**Your assignment:**
Copy all lines below containing "knee".

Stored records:
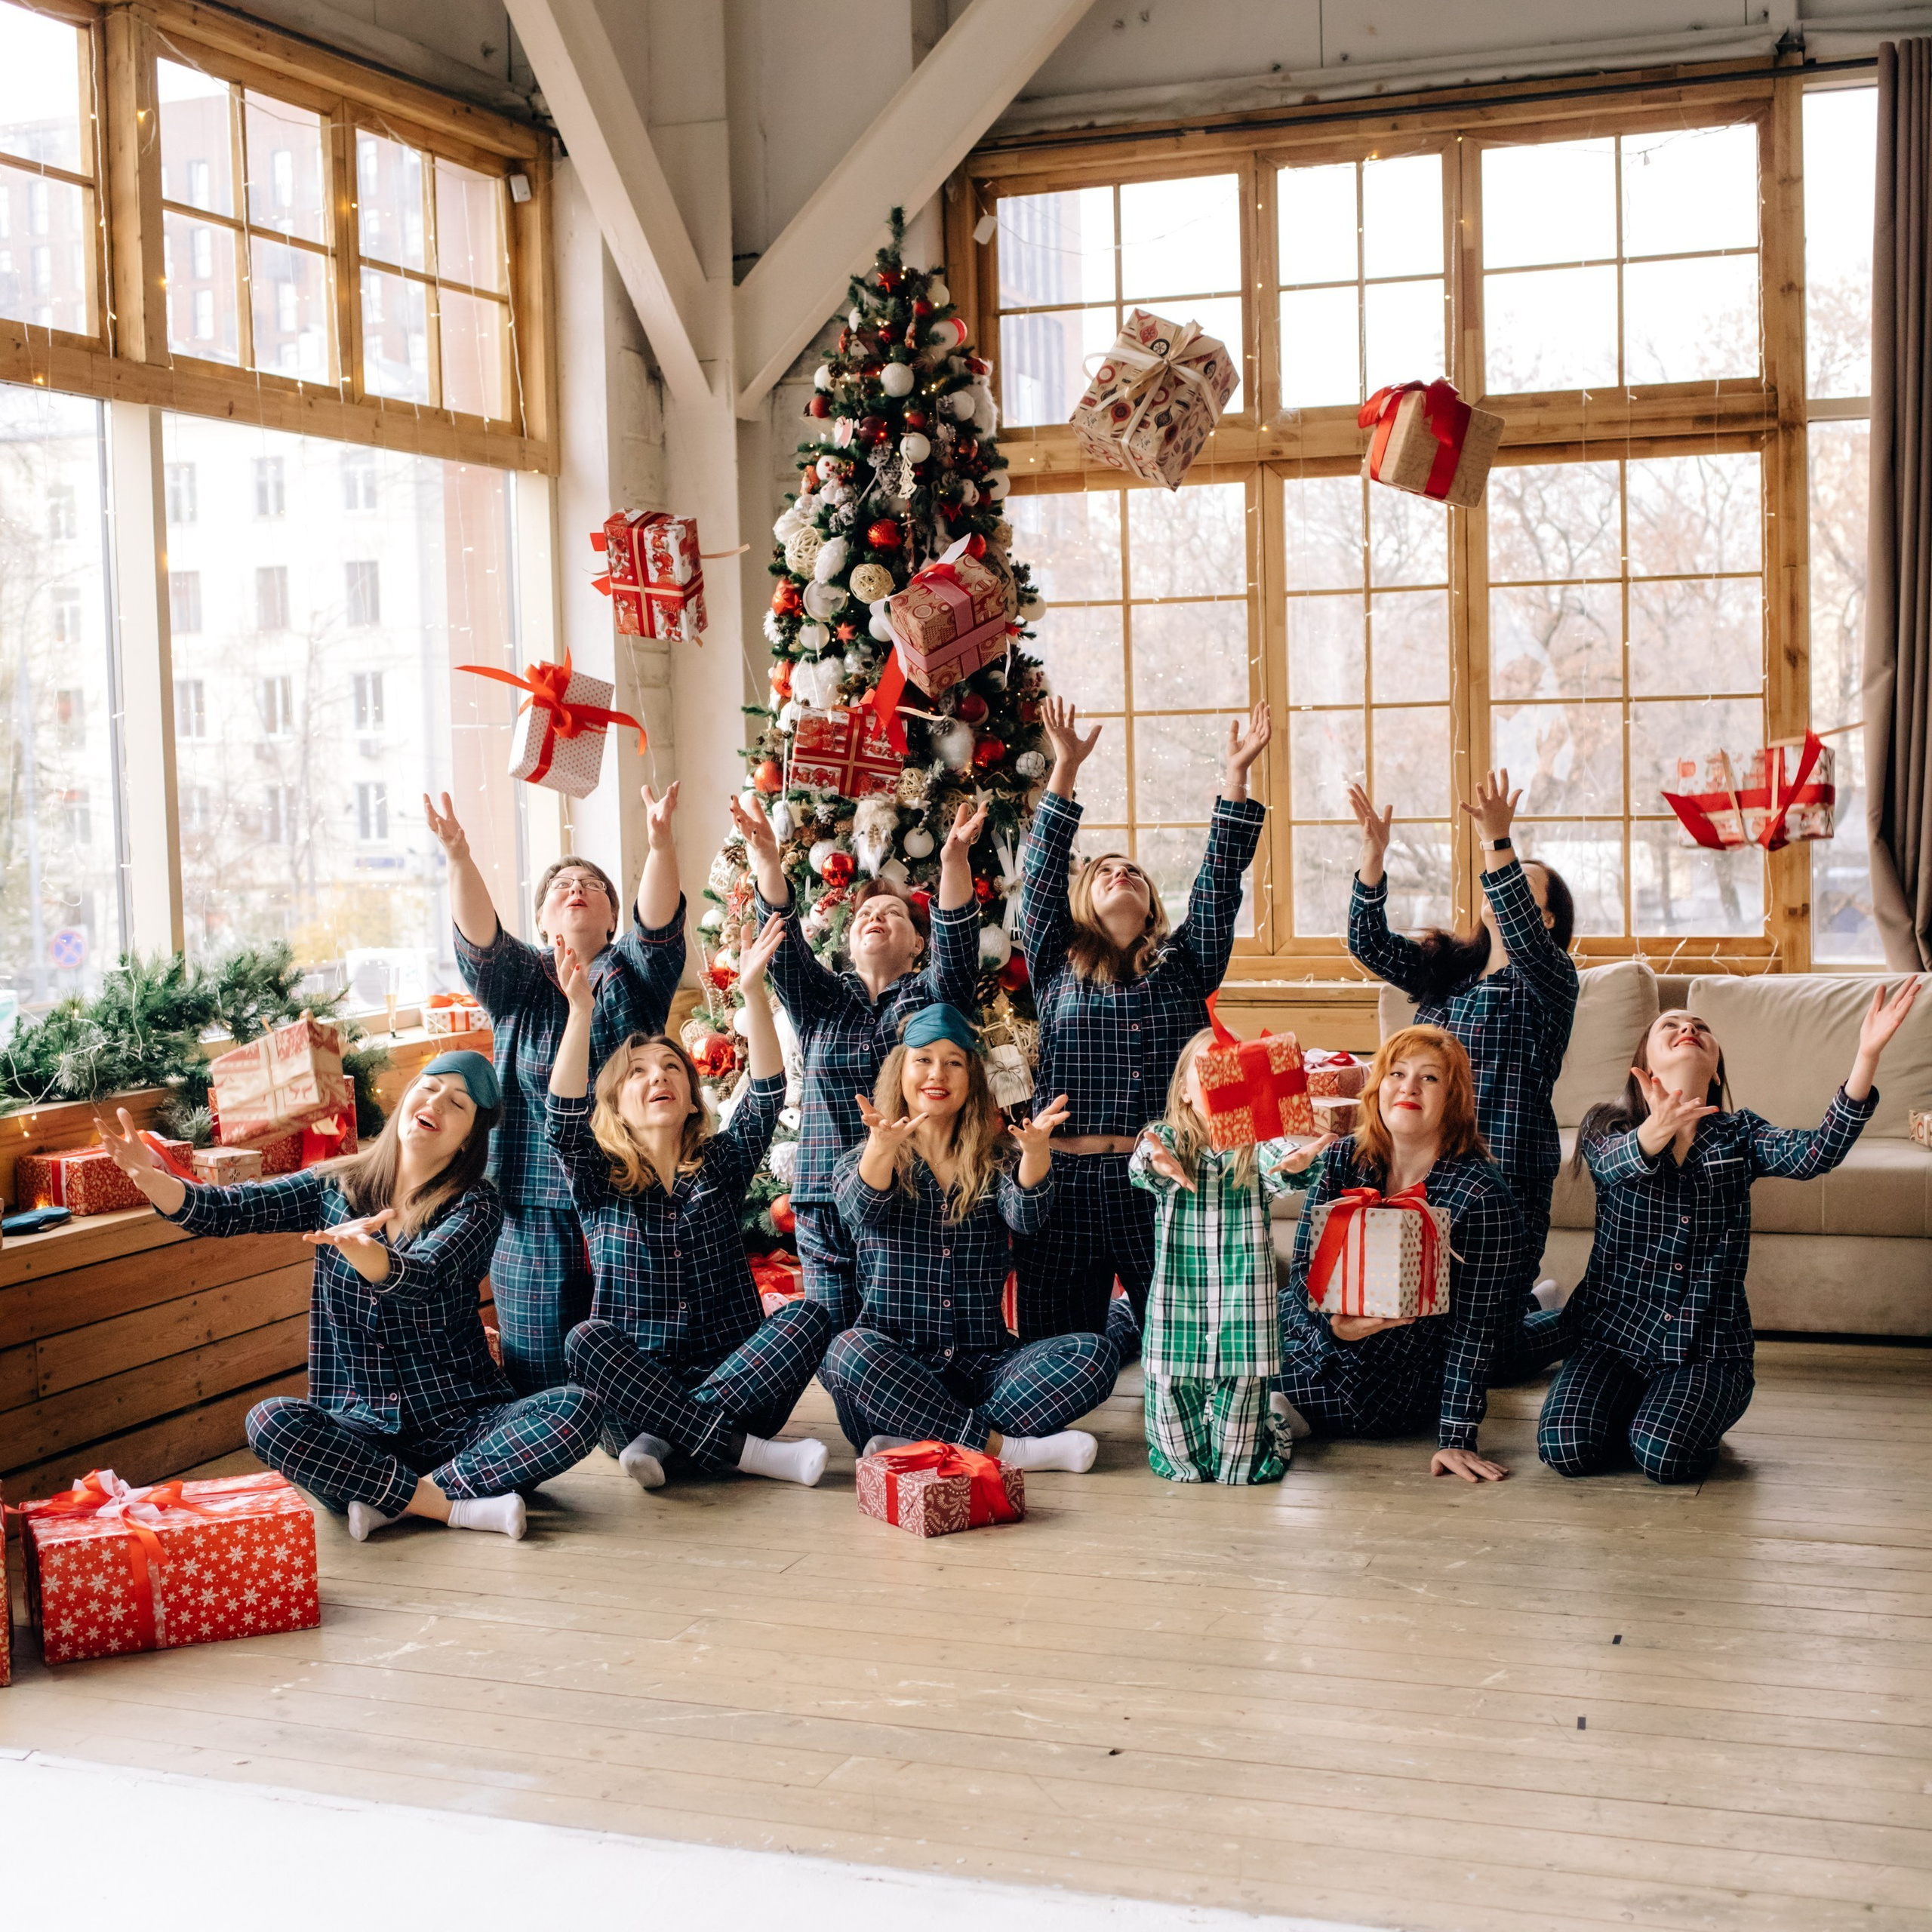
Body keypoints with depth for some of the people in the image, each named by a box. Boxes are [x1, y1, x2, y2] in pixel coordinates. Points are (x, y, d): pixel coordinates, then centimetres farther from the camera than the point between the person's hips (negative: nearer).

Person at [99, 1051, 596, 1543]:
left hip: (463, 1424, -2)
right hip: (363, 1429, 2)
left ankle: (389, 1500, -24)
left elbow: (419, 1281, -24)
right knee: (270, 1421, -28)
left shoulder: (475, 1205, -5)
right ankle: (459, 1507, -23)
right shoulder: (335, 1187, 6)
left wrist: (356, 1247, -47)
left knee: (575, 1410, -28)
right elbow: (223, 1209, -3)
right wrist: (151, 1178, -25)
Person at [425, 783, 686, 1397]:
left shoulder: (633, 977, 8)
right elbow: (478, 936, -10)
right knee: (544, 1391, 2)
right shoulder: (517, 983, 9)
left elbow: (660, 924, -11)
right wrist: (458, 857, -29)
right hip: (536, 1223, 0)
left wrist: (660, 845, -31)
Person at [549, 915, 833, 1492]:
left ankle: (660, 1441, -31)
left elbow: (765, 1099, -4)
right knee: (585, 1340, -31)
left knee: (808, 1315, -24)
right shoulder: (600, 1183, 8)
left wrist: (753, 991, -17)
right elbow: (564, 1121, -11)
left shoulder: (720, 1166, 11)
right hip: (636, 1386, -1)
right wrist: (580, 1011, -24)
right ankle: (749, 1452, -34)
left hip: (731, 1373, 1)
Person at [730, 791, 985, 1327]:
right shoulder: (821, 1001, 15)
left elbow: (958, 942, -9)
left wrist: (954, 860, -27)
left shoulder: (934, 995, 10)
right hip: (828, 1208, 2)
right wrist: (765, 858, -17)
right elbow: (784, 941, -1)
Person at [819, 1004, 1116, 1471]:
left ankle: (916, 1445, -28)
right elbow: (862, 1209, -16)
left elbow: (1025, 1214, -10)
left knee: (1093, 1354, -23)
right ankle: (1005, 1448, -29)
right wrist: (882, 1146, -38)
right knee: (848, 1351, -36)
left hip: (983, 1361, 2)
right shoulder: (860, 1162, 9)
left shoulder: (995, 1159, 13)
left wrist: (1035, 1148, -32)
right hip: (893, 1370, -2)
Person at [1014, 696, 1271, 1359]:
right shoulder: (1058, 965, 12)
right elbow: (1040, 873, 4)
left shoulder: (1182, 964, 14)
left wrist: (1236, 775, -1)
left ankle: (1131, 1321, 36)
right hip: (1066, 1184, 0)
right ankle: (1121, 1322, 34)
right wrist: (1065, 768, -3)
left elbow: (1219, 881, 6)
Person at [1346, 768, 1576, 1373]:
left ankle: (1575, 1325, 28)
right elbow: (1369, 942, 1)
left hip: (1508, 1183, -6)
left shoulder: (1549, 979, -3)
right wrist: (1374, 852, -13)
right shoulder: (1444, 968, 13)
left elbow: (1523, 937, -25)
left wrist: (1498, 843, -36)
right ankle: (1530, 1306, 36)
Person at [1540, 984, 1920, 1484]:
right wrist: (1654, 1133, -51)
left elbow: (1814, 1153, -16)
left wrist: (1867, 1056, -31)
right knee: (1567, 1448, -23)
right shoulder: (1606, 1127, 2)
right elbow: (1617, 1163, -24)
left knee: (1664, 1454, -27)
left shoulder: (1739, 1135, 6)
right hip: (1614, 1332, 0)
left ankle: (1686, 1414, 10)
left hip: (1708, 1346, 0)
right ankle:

**Task solution:**
right knee: (270, 1421, -28)
left knee: (575, 1410, -28)
right knee: (544, 1391, 2)
right knee: (585, 1340, -31)
left knee: (808, 1315, -24)
left knee: (1093, 1354, -23)
right knee: (848, 1351, -36)
right knee: (1567, 1448, -23)
left knee: (1664, 1454, -27)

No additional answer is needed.